Before a nearly full house, liberally sprinkled with musicians, Nakamatsu performed mostly dance-related pieces with masterly control of line and color. His recital was an object lesson in projection of difficult music, nearly all which required resolute concentration by listeners and rewarded such close attention with sonic delights.
Beginning with Haydn’s Sonata No. 33 in C Minor, Nakamatsu quickly demonstrated why his playing is nonpareil. Each of the three movements had lift and clarity, his careful use of dynamics and articulation highlighting the drama and pathos. Haydn’s sonatas seem to be almost displacing those of Mozart and Scarlatti, a welcome development. All was in impeccable order, whetting the appetite for a big work from the Romantic era.
Carnaval is one of Schumann’s masterpieces, not often played in Santa Rosa, and several seasoned members of the audience could only recall a long-ago Claudio Arrau performance for the Community Concerts series. Nakamatsu’s reading is likewise sure to linger in the memory. His balanced phrasing and economy of motion in both hands was a marvel, the fleet scales and coloristic effects becoming an object lesson for each of the piece’s 22 sections. He can play very fast with nary a slip, and only the tempo in the Paganini part causing some missed notes in the wide right-hand skips. Rachmaninoff’s famous recording is of equal speed, and praise for Nakamatsu can thus go no higher. The final left-hand crossover chord brought a roar from the crowd, to my mind the loudest and most prolonged “noise” heard in Newman, surpassing the tumult offered to Garrick Ohlsson after his 2007 Liszt B Minor Sonata. In his remarks to the audience at the beginning of the second half. Nakamatsu acknowledged the commotion by saying that he thought he couldn’t perform much better, and reflected about driving off in his car, but of course remembered that another 45 minutes of playing was in front of him!
And it was an eminent second half, led off by five piquant Danses Fantastiques, Op. 2, of Iranian-American composer Loris Tjeknavorian. Each of the five told a different story, some vaguely reminiscent of Bartok, some scattered tableaux spiced with contrary motion octaves, powerful sforzandos and false cadences. Originally part of a 1962 ballet, these dances deserve repertoire status. Several people later asked the pianist about getting a copy of the score.
Far from dissonance, but nonetheless harmonically divergent, were two short Liszt Impromptus, the first dedicated to an admirer of the composer, Princess Gortschakoff. As in many late Liszt works, the wistfulness dominated, bathed in a precursor of Impressionism. The more popular Valse Impromptu found Nakamatsu in a playful mood, adding small alterations to the rhythms and catching with gorgeous dexterity the work’s insouciance.

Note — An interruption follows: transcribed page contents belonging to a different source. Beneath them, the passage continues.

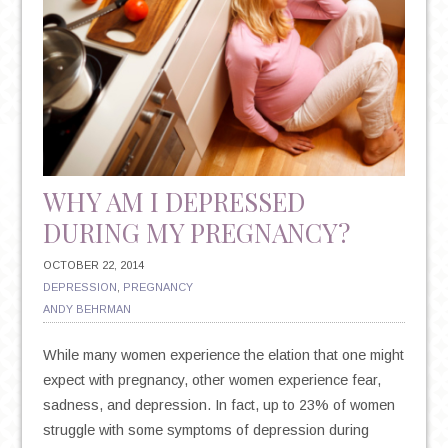
WHY AM I DEPRESSED
DURING MY PREGNANCY?
OCTOBER 22, 2014
DEPRESSION
,
PREGNANCY
ANDY BEHRMAN
While many women experience the elation that one might
expect with pregnancy, other women experience fear,
sadness, and depression. In fact, up to 23% of women
struggle with some symptoms of depression during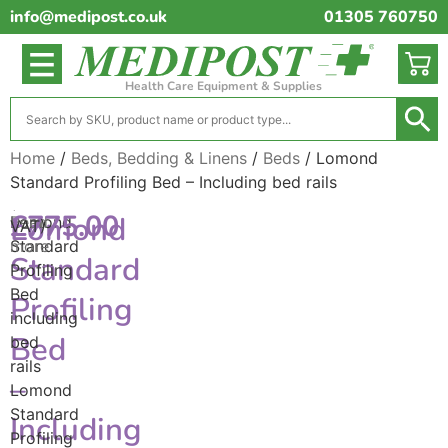
info@medipost.co.uk
01305 760750
Health Care Equipment & Supplies
Home
/
Beds, Bedding & Linens
/
Beds
/ Lomond
Standard Profiling Bed – Including bed rails
(excl.
£
775.00
Lomond
Lomond
Read
VAT)
Standard
more
Standard
Profiling
Bed
Profiling
including
Bed
bed
rails
–
Lomond
Standard
Including
Profiling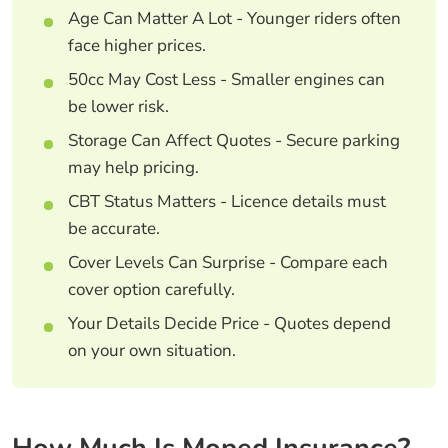
Age Can Matter A Lot - Younger riders often
face higher prices.
50cc May Cost Less - Smaller engines can
be lower risk.
Storage Can Affect Quotes - Secure parking
may help pricing.
CBT Status Matters - Licence details must
be accurate.
Cover Levels Can Surprise - Compare each
cover option carefully.
Your Details Decide Price - Quotes depend
on your own situation.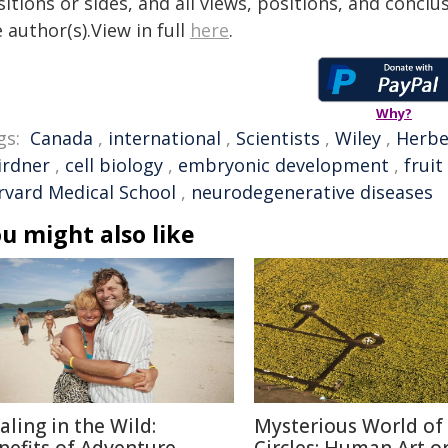
itions or sides, and all views, positions, and conclu
 author(s).View in full
here
.
Why?
gs:
Canada
,
international
,
Scientists
,
Wiley
,
Herbe
irdner
,
cell biology
,
embryonic development
,
fruit 
rvard Medical School
,
neurodegenerative diseases
u might also like
aling in the Wild:
Mysterious World of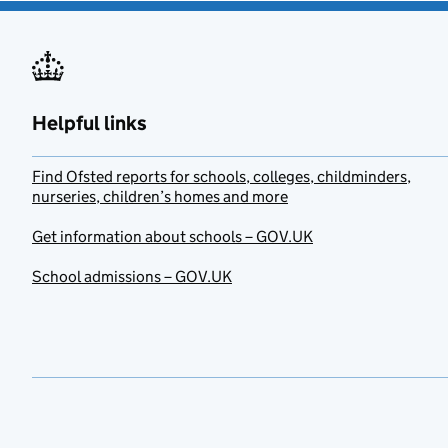
Helpful links
Find Ofsted reports for schools, colleges, childminders,
nurseries, children’s homes and more
Get information about schools – GOV.UK
School admissions – GOV.UK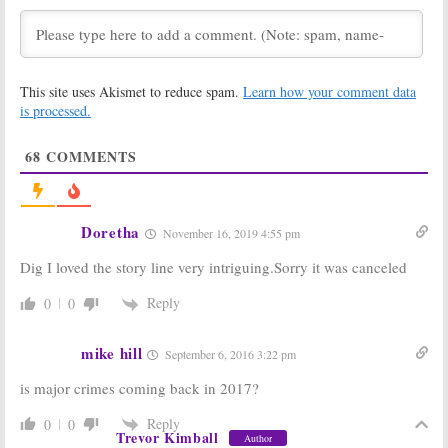
This site uses Akismet to reduce spam.
Learn how your comment data
is processed.
68
COMMENTS
Doretha
November 16, 2019 4:55 pm
Dig I loved the story line very intriguing.Sorry it was canceled
Reply
0
0
mike hill
September 6, 2016 3:22 pm
is major crimes coming back in 2017?
Reply
0
0
Trevor Kimball
Author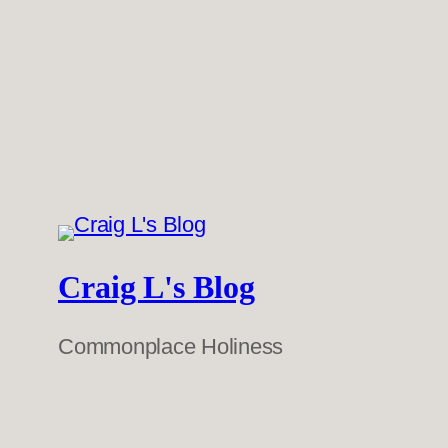
Craig L's Blog
Commonplace Holiness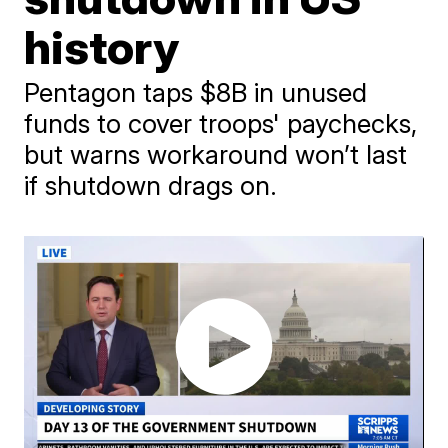
history
Pentagon taps $8B in unused
funds to cover troops' paychecks,
but warns workaround won’t last
if shutdown drags on.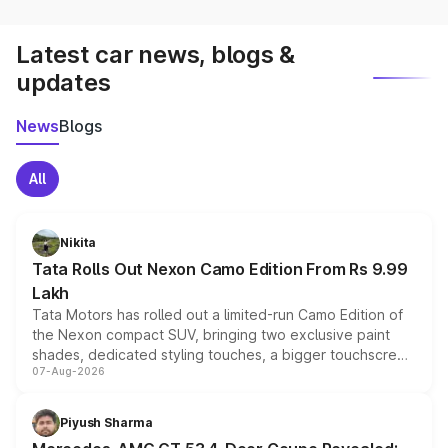
Latest car news, blogs &
updates
News
Blogs
All
Nikita
Tata Rolls Out Nexon Camo Edition From Rs 9.99
Lakh
Tata Motors has rolled out a limited-run Camo Edition of
the Nexon compact SUV, bringing two exclusive paint
shades, dedicated styling touches, a bigger touchscreen
07-Aug-2026
and a built-in dashcam, while keeping the existing range
of petrol, diesel and CNG powertrains and transmission
choices unchanged across the model lineup for buyers.
Piyush Sharma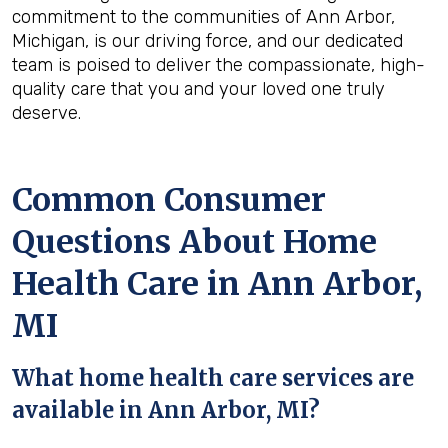
commitment to the communities of Ann Arbor,
Michigan, is our driving force, and our dedicated
team is poised to deliver the compassionate, high-
quality care that you and your loved one truly
deserve.
Common Consumer
Questions About Home
Health Care in Ann Arbor,
MI
What home health care services are
available in Ann Arbor, MI?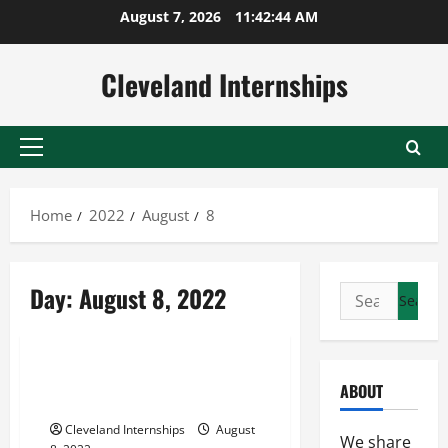
Skip
August 7, 2026
11:42:44 AM
to
content
Cleveland Internships
Primary
Menu
Home
2022
August
8
Esq. david w. ichel
Day:
August 8, 2022
Search
Judge donald h. steckroth
for:
Stephen m. orlofsky
What Does an International
ABOUT
Litigation Solicitor Do?
Cleveland Internships
August
We share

Completing the program was the so called “Dante’ Sonata, a single-movement piece that is perhaps closer to Berlioz than anything Liszt ever wrote. Its pictorial drama is difficult for many to comprehend, as the free rhapsodic style depicts a turbulent Paradise and juxtaposes a stark variety of theatrical scenes. Nakamatsu made a cohesive case with scintillating octaves, forte block chords and shimmering tremolos, all part of a convincing whole. It was one of the best readings of the work I have ever heard, and the audience exacted two encores, each a testimony to Nakamatsu’s elegant pianism.
Mendelssohn’s celebrated Introduction and Rondo Capriccio, Op. 14, was the proper tonic after the Liszt pyrotechnics. All was in place — repose, sparkling scales, controlled passage work and a suitably rousing ending. The Fourth Chopin Impromptu followed, the “I’m Always Chasing Rainbows” motif from Tin Pan Alley fame sung with grace and delicate finger staccato.
The recital was a throwback to what Hofmann, Busoni, Rachmaninoff and Horowitz did in the last century, combining sovereign pianistic execution with extraordinary emotional impact. Jon Nakamatsu achieved a similar result with the great Steinway last Sunday, drawing listeners into a rare 90 minutes of provocative musical intoxication.
Note: The reviewer is the producer of the Concerts Grand series.